PROBLEM TO SOLVE
Exact reproduction of the following data is required.

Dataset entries
Start of Block

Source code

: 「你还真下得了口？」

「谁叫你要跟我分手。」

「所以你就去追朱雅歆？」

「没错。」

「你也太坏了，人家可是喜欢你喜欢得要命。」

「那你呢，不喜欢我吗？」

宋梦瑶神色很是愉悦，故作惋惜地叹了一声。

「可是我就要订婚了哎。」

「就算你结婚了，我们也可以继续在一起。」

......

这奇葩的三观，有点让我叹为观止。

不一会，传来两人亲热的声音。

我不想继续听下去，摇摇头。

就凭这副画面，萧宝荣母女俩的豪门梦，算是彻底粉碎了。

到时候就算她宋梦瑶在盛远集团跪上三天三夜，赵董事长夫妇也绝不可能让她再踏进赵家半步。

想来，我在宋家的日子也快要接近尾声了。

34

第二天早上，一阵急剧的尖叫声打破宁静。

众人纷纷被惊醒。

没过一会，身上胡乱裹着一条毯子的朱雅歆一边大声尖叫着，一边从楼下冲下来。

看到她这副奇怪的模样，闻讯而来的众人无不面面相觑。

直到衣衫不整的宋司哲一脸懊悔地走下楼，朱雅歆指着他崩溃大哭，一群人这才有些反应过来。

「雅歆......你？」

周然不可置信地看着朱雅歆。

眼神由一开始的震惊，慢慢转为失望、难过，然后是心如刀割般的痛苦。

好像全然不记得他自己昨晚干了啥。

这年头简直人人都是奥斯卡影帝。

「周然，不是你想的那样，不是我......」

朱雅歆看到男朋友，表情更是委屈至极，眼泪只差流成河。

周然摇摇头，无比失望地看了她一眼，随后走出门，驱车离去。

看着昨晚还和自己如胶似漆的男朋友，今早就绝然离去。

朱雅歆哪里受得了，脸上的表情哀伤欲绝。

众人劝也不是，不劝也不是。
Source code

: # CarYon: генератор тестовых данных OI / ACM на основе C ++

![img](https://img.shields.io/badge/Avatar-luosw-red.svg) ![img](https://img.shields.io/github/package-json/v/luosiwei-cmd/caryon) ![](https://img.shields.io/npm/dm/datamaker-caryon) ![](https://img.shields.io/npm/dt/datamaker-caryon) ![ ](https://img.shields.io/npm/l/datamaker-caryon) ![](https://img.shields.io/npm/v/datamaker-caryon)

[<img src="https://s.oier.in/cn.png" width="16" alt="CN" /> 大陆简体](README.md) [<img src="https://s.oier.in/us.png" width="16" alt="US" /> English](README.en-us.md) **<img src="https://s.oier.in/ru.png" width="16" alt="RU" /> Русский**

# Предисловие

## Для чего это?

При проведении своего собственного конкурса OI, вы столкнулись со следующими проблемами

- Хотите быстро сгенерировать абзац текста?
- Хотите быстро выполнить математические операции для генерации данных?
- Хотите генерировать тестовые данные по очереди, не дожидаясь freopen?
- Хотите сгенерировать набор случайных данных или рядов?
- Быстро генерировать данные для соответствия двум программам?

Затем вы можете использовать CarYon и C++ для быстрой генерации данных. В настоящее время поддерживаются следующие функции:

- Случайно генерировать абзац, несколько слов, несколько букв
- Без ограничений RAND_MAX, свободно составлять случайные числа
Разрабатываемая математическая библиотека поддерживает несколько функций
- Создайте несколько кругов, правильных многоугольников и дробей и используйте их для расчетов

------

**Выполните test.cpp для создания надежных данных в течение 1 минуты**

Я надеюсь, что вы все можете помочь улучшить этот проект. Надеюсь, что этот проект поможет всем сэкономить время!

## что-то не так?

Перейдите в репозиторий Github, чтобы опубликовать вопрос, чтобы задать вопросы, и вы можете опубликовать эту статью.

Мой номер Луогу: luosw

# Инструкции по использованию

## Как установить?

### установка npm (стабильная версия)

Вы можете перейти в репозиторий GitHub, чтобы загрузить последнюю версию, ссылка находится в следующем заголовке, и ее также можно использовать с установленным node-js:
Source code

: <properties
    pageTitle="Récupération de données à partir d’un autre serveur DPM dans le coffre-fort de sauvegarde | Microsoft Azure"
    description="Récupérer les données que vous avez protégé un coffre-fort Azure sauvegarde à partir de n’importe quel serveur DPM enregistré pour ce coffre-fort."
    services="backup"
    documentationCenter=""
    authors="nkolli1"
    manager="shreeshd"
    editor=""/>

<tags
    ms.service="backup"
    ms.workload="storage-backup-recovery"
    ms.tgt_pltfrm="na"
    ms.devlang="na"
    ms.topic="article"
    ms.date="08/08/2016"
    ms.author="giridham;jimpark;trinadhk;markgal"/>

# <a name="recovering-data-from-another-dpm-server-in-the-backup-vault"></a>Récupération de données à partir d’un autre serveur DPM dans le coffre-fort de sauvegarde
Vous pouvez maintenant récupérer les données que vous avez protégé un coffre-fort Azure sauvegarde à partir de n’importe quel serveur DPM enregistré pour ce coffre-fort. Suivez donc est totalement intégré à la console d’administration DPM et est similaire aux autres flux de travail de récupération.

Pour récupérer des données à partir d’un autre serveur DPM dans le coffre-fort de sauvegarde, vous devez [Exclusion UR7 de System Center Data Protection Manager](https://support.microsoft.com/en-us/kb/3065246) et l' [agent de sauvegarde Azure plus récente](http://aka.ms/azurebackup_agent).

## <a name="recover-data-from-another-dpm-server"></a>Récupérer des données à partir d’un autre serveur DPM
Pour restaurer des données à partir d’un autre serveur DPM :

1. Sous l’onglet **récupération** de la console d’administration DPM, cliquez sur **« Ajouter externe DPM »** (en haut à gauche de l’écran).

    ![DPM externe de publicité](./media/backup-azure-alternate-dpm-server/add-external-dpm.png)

End of Block

COMPLETED EXERCISE
Source code

: 「你还真下得了口？」

「谁叫你要跟我分手。」

「所以你就去追朱雅歆？」

「没错。」

「你也太坏了，人家可是喜欢你喜欢得要命。」

「那你呢，不喜欢我吗？」

宋梦瑶神色很是愉悦，故作惋惜地叹了一声。

「可是我就要订婚了哎。」

「就算你结婚了，我们也可以继续在一起。」

......

这奇葩的三观，有点让我叹为观止。

不一会，传来两人亲热的声音。

我不想继续听下去，摇摇头。

就凭这副画面，萧宝荣母女俩的豪门梦，算是彻底粉碎了。

到时候就算她宋梦瑶在盛远集团跪上三天三夜，赵董事长夫妇也绝不可能让她再踏进赵家半步。

想来，我在宋家的日子也快要接近尾声了。

34

第二天早上，一阵急剧的尖叫声打破宁静。

众人纷纷被惊醒。

没过一会，身上胡乱裹着一条毯子的朱雅歆一边大声尖叫着，一边从楼下冲下来。

看到她这副奇怪的模样，闻讯而来的众人无不面面相觑。

直到衣衫不整的宋司哲一脸懊悔地走下楼，朱雅歆指着他崩溃大哭，一群人这才有些反应过来。

「雅歆......你？」

周然不可置信地看着朱雅歆。

眼神由一开始的震惊，慢慢转为失望、难过，然后是心如刀割般的痛苦。

好像全然不记得他自己昨晚干了啥。

这年头简直人人都是奥斯卡影帝。

「周然，不是你想的那样，不是我......」

朱雅歆看到男朋友，表情更是委屈至极，眼泪只差流成河。

周然摇摇头，无比失望地看了她一眼，随后走出门，驱车离去。

看着昨晚还和自己如胶似漆的男朋友，今早就绝然离去。

朱雅歆哪里受得了，脸上的表情哀伤欲绝。

众人劝也不是，不劝也不是。
Source code

: # CarYon: генератор тестовых данных OI / ACM на основе C ++

![img](https://img.shields.io/badge/Avatar-luosw-red.svg) ![img](https://img.shields.io/github/package-json/v/luosiwei-cmd/caryon) ![](https://img.shields.io/npm/dm/datamaker-caryon) ![](https://img.shields.io/npm/dt/datamaker-caryon) ![ ](https://img.shields.io/npm/l/datamaker-caryon) ![](https://img.shields.io/npm/v/datamaker-caryon)

[<img src="https://s.oier.in/cn.png" width="16" alt="CN" /> 大陆简体](README.md) [<img src="https://s.oier.in/us.png" width="16" alt="US" /> English](README.en-us.md) **<img src="https://s.oier.in/ru.png" width="16" alt="RU" /> Русский**

# Предисловие

## Для чего это?

При проведении своего собственного конкурса OI, вы столкнулись со следующими проблемами

- Хотите быстро сгенерировать абзац текста?
- Хотите быстро выполнить математические операции для генерации данных?
- Хотите генерировать тестовые данные по очереди, не дожидаясь freopen?
- Хотите сгенерировать набор случайных данных или рядов?
- Быстро генерировать данные для соответствия двум программам?

Затем вы можете использовать CarYon и C++ для быстрой генерации данных. В настоящее время поддерживаются следующие функции:

- Случайно генерировать абзац, несколько слов, несколько букв
- Без ограничений RAND_MAX, свободно составлять случайные числа
Разрабатываемая математическая библиотека поддерживает несколько функций
- Создайте несколько кругов, правильных многоугольников и дробей и используйте их для расчетов

------

**Выполните test.cpp для создания надежных данных в течение 1 минуты**

Я надеюсь, что вы все можете помочь улучшить этот проект. Надеюсь, что этот проект поможет всем сэкономить время!

## что-то не так?

Перейдите в репозиторий Github, чтобы опубликовать вопрос, чтобы задать вопросы, и вы можете опубликовать эту статью.

Мой номер Луогу: luosw

# Инструкции по использованию

## Как установить?

### установка npm (стабильная версия)

Вы можете перейти в репозиторий GitHub, чтобы загрузить последнюю версию, ссылка находится в следующем заголовке, и ее также можно использовать с установленным node-js:
Source code

: <properties
    pageTitle="Récupération de données à partir d’un autre serveur DPM dans le coffre-fort de sauvegarde | Microsoft Azure"
    description="Récupérer les données que vous avez protégé un coffre-fort Azure sauvegarde à partir de n’importe quel serveur DPM enregistré pour ce coffre-fort."
    services="backup"
    documentationCenter=""
    authors="nkolli1"
    manager="shreeshd"
    editor=""/>

<tags
    ms.service="backup"
    ms.workload="storage-backup-recovery"
    ms.tgt_pltfrm="na"
    ms.devlang="na"
    ms.topic="article"
    ms.date="08/08/2016"
    ms.author="giridham;jimpark;trinadhk;markgal"/>

# <a name="recovering-data-from-another-dpm-server-in-the-backup-vault"></a>Récupération de données à partir d’un autre serveur DPM dans le coffre-fort de sauvegarde
Vous pouvez maintenant récupérer les données que vous avez protégé un coffre-fort Azure sauvegarde à partir de n’importe quel serveur DPM enregistré pour ce coffre-fort. Suivez donc est totalement intégré à la console d’administration DPM et est similaire aux autres flux de travail de récupération.

Pour récupérer des données à partir d’un autre serveur DPM dans le coffre-fort de sauvegarde, vous devez [Exclusion UR7 de System Center Data Protection Manager](https://support.microsoft.com/en-us/kb/3065246) et l' [agent de sauvegarde Azure plus récente](http://aka.ms/azurebackup_agent).

## <a name="recover-data-from-another-dpm-server"></a>Récupérer des données à partir d’un autre serveur DPM
Pour restaurer des données à partir d’un autre serveur DPM :

1. Sous l’onglet **récupération** de la console d’administration DPM, cliquez sur **« Ajouter externe DPM »** (en haut à gauche de l’écran).

    ![DPM externe de publicité](./media/backup-azure-alternate-dpm-server/add-external-dpm.png)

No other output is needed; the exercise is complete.